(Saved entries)
+-------+

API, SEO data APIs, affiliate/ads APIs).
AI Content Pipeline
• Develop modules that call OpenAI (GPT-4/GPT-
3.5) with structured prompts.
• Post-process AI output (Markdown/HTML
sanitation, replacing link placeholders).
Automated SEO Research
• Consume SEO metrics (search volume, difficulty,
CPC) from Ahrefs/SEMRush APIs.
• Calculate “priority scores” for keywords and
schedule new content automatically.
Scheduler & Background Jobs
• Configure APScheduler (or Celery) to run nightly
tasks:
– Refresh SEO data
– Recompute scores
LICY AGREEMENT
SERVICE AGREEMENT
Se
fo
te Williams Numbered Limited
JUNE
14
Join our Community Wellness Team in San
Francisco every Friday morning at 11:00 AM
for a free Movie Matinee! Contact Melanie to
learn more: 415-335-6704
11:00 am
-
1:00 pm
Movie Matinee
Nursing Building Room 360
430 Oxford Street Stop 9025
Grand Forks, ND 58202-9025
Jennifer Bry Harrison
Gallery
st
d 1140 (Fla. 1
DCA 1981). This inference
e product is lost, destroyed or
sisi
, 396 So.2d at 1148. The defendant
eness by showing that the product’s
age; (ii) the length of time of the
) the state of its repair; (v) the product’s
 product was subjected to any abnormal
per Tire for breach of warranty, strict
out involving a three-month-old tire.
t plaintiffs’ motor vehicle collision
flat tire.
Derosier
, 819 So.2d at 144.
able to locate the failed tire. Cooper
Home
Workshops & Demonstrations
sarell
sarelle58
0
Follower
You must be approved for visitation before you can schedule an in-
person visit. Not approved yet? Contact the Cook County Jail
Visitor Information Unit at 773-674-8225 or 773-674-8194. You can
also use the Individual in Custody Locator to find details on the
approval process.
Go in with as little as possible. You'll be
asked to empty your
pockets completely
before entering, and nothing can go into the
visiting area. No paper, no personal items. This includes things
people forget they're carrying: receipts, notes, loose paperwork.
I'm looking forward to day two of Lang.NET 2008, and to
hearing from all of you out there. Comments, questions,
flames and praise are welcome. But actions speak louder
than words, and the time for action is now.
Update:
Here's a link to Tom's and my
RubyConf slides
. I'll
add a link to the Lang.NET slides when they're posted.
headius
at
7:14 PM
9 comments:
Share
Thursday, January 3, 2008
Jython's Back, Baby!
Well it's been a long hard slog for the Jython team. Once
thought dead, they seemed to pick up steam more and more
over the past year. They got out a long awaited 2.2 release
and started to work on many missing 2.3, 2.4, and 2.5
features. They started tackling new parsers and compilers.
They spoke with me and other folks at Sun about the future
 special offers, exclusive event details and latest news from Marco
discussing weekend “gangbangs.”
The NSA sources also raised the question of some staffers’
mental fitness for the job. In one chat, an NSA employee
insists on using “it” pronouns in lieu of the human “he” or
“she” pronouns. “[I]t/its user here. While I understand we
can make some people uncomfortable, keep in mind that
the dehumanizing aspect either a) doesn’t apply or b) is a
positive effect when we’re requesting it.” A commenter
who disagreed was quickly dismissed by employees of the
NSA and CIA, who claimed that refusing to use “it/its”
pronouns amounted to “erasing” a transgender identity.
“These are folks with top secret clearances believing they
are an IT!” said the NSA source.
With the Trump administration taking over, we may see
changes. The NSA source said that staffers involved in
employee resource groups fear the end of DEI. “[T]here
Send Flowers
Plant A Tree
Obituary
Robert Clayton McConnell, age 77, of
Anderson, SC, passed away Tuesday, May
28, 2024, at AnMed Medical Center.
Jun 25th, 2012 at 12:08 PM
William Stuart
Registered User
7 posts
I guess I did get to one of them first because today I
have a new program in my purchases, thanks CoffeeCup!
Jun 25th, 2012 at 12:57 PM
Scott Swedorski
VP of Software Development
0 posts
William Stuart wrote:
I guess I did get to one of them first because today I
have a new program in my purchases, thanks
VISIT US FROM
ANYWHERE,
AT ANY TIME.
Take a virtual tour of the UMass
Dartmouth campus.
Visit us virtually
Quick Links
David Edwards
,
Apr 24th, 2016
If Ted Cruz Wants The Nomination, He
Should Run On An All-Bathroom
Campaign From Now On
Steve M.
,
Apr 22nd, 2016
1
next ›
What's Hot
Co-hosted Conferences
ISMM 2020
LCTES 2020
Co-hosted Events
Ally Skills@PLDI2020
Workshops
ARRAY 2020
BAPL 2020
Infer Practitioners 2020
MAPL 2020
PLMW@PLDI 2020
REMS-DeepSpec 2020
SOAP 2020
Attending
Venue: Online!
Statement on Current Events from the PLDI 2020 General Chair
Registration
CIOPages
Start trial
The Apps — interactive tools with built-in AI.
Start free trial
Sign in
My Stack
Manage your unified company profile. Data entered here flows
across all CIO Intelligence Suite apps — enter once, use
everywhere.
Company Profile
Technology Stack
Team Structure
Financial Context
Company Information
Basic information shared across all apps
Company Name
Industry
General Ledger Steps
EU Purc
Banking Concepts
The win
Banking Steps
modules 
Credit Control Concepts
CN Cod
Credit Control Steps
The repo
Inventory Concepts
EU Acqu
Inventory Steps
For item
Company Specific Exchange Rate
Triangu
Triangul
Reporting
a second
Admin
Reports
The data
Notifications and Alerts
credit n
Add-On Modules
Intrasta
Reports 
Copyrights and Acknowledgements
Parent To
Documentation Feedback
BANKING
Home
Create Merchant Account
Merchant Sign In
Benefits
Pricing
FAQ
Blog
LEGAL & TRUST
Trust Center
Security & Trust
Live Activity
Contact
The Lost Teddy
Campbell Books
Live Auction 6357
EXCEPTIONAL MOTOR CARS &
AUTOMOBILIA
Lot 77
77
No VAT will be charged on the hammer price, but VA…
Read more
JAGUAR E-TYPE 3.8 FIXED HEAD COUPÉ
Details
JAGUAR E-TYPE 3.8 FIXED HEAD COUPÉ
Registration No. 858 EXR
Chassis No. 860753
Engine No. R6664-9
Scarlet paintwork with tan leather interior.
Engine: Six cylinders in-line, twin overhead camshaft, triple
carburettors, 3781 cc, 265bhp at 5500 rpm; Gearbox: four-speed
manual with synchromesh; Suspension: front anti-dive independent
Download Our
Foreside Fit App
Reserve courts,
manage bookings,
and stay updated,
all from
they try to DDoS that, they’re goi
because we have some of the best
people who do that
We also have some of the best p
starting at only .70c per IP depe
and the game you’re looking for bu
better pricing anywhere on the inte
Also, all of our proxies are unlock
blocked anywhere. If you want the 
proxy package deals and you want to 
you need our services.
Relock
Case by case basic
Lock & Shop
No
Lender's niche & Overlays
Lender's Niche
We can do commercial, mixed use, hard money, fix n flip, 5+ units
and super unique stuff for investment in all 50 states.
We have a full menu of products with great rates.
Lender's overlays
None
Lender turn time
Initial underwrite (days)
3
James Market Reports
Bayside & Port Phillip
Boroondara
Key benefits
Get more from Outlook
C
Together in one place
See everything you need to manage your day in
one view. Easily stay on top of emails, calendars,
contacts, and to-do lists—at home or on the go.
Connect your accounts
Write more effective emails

+-------+

Problem details ▸ Could you copy exactly the lines from the one containing "Key benefits" through the end of the records above, and nothing more?

Response to this task ▸
Key benefits
Get more from Outlook
C
Together in one place
See everything you need to manage your day in
one view. Easily stay on top of emails, calendars,
contacts, and to-do lists—at home or on the go.
Connect your accounts
Write more effective emails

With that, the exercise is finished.